Seçilen bu yanıtlardan her biri, yuvayı farklı bir yönüyle ele alıyor; ama dikkat edilirse, hepsi bir evden ve onun içindeki ilişkilerden söz etmesine karşın, hiçbirinde ev sözcüğü geçmiyor. Ayrıca yuvayı, aile diye nitelendirdiğimiz birden çok kişinin barındığı yer olarak düşünmemiz gerektiğinden, bu insanlar arasındaki ilişkinin düzey ve sıcaklığı, sıradan bir evle olan farklılığı ortaya koyabiliyor.
Evlerden söz ederken Behçet Necatigili anmamak olmaz. Onun Aile şiirini okuyalım:
"Sağ çıkıp günlük savaştan / Evin yolunu tutmuşum / Yemek yedik, çocuklarım uyudu / İniyor üstüme yavaştan / Allahın bembeyaz bulutu / Kederlerimi unutmuşum
Hayatta olduğuma / Seviniyorum şimdi / Kavuştum çoluk çocuğuma / Koltuğuma uzandım, rahatım / Kahvem içime sindi / Başladı gecelik saltanatım."

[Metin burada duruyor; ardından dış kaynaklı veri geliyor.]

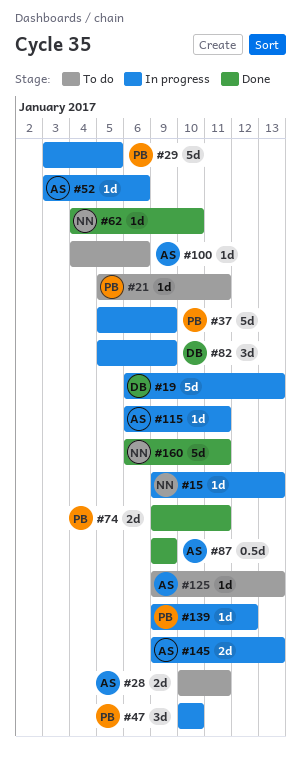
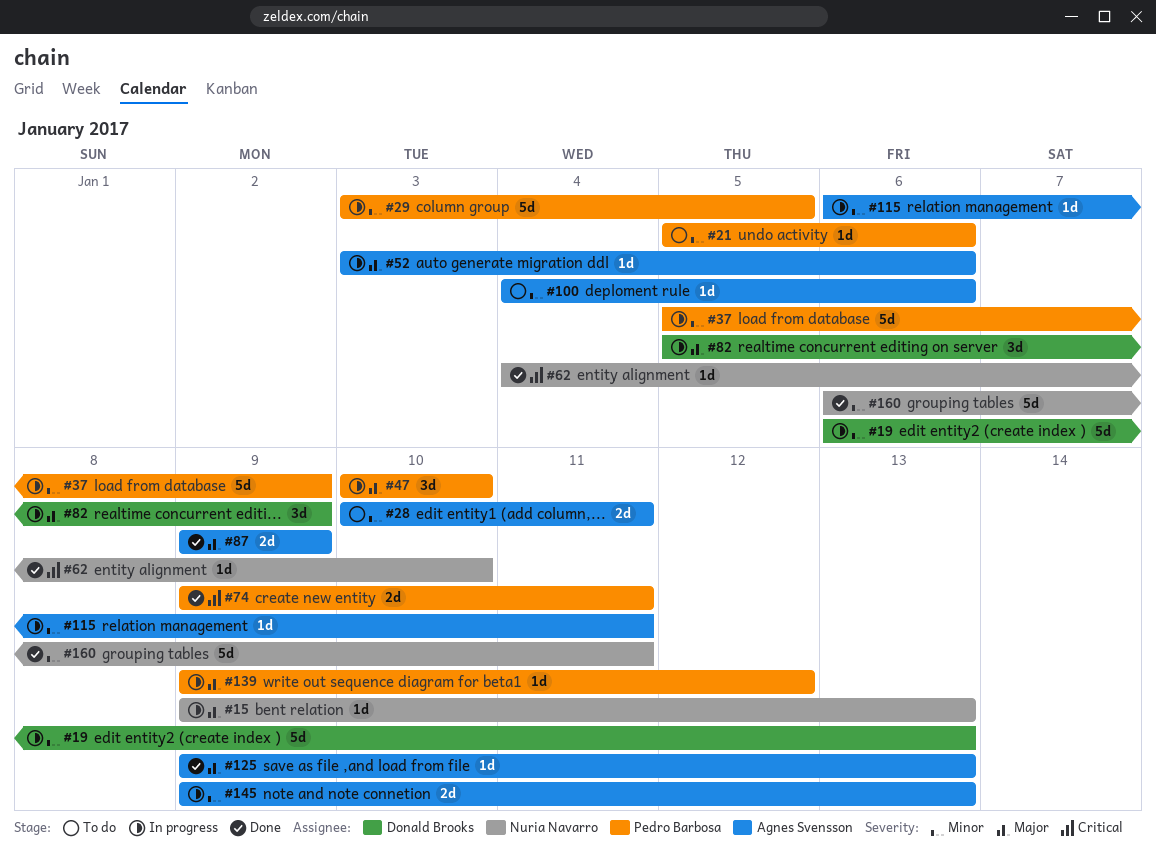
#21, due: Jan 11 -> Jan 6
#87, estimate: 0.5d -> 2d
#125, status: To do -> Done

Yukarıdaki yanıtların birinde, babanın krallığı olarak geçen yuva, şairin dilinde de saltanatının başladığı yer olarak tanımını buluyor. Daha yalın bir deyişle, huzur ve mutluluğun egemen olduğu bir ortam, tüm olumlu özellikleriyle özlediğimiz yuvadır. Bu kavramı yalnızca evimizin sınırlarıyla değil, yaşadığımız her yer için genişletebiliriz.
Bu yüzden sanırım mekânın neresi olduğu önemli değil...
Önemli olan, bulunduğumuz mekânın bir mutluluk yuvasına dönüşebilmesi için, elimizden gelen çaba ve özveriyi harcamamız gerektiğidir.